SELECTED PASSAGE:
-------------------------

Alumasc to acquire ARP Group

Alumasc, the Kettering-based sustainable building products, systems and solutions group, has agreed to acquire Leicester-based ARP Group, a manufacturer and distributor of specialist metal rainwater and architectural aluminium goods. The deal, worth up to £10m, comprises an initial £8.5m, with additional consideration, capped at £1.5m, payable subject to ARP’s performance over the two years ending November 2024. ARP marks the first acquisition by Alumasc since 2018 and demonstrates the group’s strategy to supplement organic growth through earnings accretive acquisitions. ARP was established in 1987, and operates from four facilities totalling over 47,000 square feet, with a team of over 70 experienced staff. ARP’s consolidated unaudited results for the year ended February 2023 showed revenue of £10.8m and adjusted EBITDA of £1.3m. Consolidated net assets were £4.5m. Paul Hooper, Chief Executive of Alumasc, said: “We are delighted to welcome ARP, along with all our new colleagues to the Alumasc Group. This acquisition aligns with our strategy of accelerating our organic growth with complementary bolt-on acquisitions. ARP will broaden the group’s existing product offerings, and augment the routes to market for both businesses.”

Yü Group accelerates strong trading momentum

Yü Group, the independent supplier of gas, electricity, meter asset owner and installer of smart meters to the UK corporate sector, is expecting to report results substantially ahead of current market expectations following a strong first half. In a trading update for the six months ended 30 June 2023, the company hailed accelerating revenue growth and record monthly bookings of £51.3m, up 109% on 2022.

-------------------------

DATA SECTION:
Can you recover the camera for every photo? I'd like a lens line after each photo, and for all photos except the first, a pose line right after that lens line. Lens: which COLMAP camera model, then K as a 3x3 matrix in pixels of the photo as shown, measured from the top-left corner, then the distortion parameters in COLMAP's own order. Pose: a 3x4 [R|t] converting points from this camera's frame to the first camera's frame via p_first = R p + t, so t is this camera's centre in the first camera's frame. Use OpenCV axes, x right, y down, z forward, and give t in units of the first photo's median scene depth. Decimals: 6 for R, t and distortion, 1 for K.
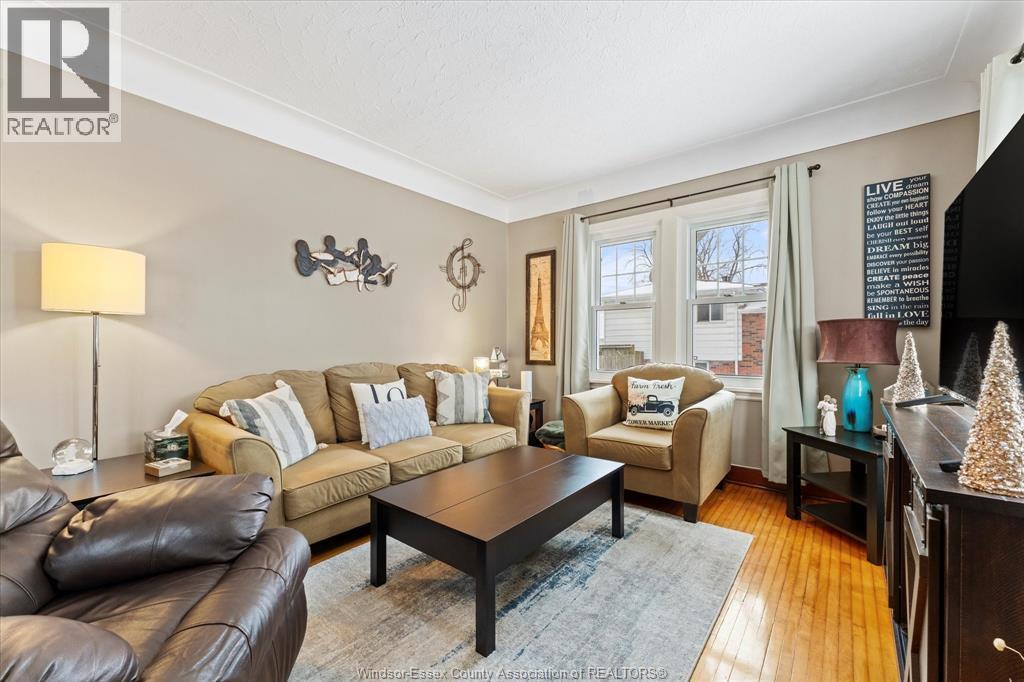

-------------------------

In the business news excerpt, what are Yü Group's record monthly bookings for the six months ended 30 June 2023?

£51.3m, up 109% on 2022.